- [Task requirements] If a line in the data below includes the string "monde", please return a copy of it.

[Exercise input — start]

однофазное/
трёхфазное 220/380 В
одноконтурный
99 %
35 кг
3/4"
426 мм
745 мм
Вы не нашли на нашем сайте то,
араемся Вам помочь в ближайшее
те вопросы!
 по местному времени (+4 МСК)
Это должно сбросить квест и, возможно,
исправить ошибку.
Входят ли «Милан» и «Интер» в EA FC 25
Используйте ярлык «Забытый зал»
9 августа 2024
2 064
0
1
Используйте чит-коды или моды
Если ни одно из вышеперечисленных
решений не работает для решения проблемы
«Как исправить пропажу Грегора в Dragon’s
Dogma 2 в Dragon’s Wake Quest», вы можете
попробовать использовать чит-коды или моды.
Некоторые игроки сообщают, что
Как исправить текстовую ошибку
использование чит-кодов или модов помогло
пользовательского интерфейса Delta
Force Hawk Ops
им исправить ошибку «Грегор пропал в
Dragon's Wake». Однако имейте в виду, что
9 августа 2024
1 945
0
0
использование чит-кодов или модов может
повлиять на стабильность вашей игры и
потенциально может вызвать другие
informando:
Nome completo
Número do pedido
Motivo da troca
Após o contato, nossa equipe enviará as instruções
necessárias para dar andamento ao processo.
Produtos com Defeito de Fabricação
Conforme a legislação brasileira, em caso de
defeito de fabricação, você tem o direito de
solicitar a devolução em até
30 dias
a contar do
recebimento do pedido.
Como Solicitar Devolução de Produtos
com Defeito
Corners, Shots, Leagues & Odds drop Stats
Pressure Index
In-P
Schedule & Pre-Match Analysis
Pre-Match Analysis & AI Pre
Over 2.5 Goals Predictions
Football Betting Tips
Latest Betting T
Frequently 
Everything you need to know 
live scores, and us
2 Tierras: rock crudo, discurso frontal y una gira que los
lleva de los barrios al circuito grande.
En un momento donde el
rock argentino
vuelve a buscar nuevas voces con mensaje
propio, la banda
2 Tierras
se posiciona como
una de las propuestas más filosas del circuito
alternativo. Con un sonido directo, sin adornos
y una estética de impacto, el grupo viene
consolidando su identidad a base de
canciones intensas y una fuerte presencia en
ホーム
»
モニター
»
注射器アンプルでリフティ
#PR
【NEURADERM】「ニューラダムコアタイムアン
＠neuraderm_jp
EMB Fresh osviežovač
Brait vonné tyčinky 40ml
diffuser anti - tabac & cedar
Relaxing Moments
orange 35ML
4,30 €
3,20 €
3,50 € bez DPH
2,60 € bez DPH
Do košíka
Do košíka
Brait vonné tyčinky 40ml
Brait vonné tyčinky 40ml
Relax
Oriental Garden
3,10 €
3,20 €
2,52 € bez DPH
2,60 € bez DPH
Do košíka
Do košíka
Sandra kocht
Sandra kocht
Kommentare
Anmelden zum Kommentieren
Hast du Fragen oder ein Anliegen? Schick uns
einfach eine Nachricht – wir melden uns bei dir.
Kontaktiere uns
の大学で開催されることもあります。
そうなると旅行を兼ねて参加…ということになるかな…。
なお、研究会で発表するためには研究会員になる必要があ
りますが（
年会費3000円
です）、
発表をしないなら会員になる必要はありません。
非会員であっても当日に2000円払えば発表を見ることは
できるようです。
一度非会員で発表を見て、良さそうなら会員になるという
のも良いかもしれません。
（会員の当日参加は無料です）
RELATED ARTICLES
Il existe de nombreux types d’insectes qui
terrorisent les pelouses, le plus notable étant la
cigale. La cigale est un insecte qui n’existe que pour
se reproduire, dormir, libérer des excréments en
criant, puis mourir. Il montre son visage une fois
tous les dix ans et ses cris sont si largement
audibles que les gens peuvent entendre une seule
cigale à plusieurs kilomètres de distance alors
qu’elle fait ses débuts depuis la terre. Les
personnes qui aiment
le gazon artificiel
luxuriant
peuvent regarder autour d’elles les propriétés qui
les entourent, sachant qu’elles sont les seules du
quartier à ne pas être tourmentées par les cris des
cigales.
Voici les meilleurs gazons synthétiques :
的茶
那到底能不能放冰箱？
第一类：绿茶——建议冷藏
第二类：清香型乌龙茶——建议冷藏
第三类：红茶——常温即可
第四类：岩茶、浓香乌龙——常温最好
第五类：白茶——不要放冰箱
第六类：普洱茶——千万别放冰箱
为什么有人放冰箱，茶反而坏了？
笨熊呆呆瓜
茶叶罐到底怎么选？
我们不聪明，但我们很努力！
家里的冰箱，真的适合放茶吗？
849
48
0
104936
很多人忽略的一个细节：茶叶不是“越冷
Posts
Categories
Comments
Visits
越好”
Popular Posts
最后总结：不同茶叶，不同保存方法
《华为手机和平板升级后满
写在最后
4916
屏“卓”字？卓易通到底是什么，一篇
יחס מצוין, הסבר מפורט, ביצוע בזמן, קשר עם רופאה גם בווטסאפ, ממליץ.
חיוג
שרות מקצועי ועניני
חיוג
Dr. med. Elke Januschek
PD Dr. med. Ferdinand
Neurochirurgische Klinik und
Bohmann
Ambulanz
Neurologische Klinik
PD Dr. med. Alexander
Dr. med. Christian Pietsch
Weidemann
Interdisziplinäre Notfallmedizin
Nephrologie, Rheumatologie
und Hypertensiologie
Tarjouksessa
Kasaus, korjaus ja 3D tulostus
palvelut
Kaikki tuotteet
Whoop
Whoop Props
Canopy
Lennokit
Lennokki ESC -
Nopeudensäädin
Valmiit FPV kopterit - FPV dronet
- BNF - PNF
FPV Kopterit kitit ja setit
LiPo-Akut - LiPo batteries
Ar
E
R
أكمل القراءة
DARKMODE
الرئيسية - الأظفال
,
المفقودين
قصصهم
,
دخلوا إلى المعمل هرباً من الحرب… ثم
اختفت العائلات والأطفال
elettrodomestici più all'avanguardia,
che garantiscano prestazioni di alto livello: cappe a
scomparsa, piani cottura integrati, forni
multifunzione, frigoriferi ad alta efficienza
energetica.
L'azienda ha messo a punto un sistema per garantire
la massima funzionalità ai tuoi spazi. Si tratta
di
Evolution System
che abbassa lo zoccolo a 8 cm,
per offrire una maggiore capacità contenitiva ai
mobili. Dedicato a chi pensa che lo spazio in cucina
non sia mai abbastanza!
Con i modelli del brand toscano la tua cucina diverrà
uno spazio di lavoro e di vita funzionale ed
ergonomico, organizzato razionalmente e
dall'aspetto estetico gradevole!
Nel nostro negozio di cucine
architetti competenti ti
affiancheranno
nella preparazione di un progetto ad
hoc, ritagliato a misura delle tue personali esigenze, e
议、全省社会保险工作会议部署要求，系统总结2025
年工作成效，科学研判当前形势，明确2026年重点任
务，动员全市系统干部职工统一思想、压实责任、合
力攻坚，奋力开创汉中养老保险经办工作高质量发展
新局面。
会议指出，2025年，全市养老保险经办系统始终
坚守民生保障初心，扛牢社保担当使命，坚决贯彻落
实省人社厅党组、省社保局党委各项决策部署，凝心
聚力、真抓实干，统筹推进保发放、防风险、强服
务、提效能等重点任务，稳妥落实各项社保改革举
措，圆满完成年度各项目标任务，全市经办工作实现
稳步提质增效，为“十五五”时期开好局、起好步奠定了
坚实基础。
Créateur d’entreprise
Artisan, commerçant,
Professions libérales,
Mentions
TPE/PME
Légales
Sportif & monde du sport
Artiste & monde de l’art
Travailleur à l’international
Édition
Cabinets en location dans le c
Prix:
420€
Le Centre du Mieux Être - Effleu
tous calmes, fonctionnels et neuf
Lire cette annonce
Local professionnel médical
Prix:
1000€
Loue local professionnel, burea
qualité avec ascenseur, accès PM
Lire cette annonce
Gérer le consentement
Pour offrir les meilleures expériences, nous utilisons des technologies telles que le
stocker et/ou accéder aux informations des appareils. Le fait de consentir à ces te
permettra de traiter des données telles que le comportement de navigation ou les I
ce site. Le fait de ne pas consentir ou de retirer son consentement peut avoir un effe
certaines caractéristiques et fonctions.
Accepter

[Exercise input — finish]

- [Task result]
Sportif & monde du sport
Artiste & monde de l’art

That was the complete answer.